Data Science is Hard: History, or It Seemed Like a Good Idea At the Time

I’m mentoring a Summer of Code project this summer about redesigning the “about:telemetry” interface that ships with each and every version of Firefox.

The minute the first student (:flyingrub) asked me “What is a parent payload and child payload?” I knew I was going to be asked a lot of questions.

To least-effectively answer these questions, I’ll blog the answers as narratives. And to start with this question, here’s how the history of a project makes it difficult to collect data from it.

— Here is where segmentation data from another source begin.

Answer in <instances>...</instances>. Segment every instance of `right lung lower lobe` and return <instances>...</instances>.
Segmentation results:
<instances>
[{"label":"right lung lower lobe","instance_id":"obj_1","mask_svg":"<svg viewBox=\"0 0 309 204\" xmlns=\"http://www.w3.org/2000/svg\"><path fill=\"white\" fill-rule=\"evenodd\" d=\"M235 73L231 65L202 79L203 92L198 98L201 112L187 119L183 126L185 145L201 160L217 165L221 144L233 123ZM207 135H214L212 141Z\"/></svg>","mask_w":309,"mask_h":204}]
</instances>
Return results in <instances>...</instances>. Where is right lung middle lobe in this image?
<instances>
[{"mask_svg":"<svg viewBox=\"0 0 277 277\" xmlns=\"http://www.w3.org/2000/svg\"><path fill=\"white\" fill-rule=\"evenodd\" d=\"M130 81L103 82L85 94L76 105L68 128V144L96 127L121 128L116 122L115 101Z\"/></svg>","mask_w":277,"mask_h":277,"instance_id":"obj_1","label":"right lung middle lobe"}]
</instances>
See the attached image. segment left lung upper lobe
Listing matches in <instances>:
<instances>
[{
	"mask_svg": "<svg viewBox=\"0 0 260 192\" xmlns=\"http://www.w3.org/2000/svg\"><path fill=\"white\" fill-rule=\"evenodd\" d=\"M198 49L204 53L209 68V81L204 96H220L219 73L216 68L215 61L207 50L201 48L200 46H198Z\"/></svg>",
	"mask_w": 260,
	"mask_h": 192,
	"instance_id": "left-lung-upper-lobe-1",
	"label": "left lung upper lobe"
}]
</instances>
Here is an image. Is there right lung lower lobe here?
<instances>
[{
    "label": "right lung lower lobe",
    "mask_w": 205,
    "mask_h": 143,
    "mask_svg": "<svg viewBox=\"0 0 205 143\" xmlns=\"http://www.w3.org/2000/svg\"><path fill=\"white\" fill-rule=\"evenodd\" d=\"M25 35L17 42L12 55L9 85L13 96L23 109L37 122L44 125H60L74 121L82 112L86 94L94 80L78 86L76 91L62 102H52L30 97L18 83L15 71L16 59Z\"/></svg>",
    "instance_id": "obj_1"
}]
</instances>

In the Beginning — or, rather, in the middle of October 2015 when I was hired at Mozilla (so, at my Beginning) — there was single-process Firefox, and all was good. Users had many tabs, but one process. Users had many bookmarks, but one process. Users had many windows, but one process. All this and the web contents themselves were all sharing time within a single construct of electrons and bits and code and pixels: vying with each other for control of the filesystem, the addressable space of RAM, the network resources, and CPU scheduling.

Not satisfied with things being just “good”, we took a page from the book penned by Google Chrome and decided the time was ripe to split the browser into many processes so that a critical failure in one would not trouble the others. To begin with, because our code is venerable, we decided that we would try two processes. One of these twins would be in charge of the browser and the other would be in charge of the web contents.

This project was called Electrolysis after the mechanism by which one might split water into Hydrogen and Oxygen using electricity.

Suddenly the browser became responsive, even in the face of the worst JavaScript written by the least experienced dev at the most privileged startup in Silicon Valley. And out-of-memory errors decreased in frequency because the browser’s memory and the web contents’ memory were able to grow without interfering with each other.

Remember, our code is venerable. Remember, our code hearkens from its single-process past.

Our data-collection code was written in that single-process past. But we had two processes with input events that need to be timed to find problems. We had two processes with memory allocations that need to be examined for regressions.

So the data collection code was made aware that there could be two types of process: parent and child.

Alas, not just one child. There could be many child processes in a row if some webpage were naughty and brought down the child in its anger. So the data collection code was made aware there could be many batches of data from child processes, and one batch of data from parent processes.

The parent data was left looking like single-process data, out in the root of the data collection payload. Child processes’ data were placed in an array of childPayloads where each payload echoed the structure of the parent.

Then, not content with “good”, I had to come along in bug 1218576, a bug whose number I still have locked in my memory, for good or ill.

Firefox needs to have multiple child processes of different types, simultaneously. And many of some of those several types, also simultaneously. What was going to be a quick way to ensure that childPayloads was always of length 1 turned into a months-long exercise to put data exactly where we wanted it to be.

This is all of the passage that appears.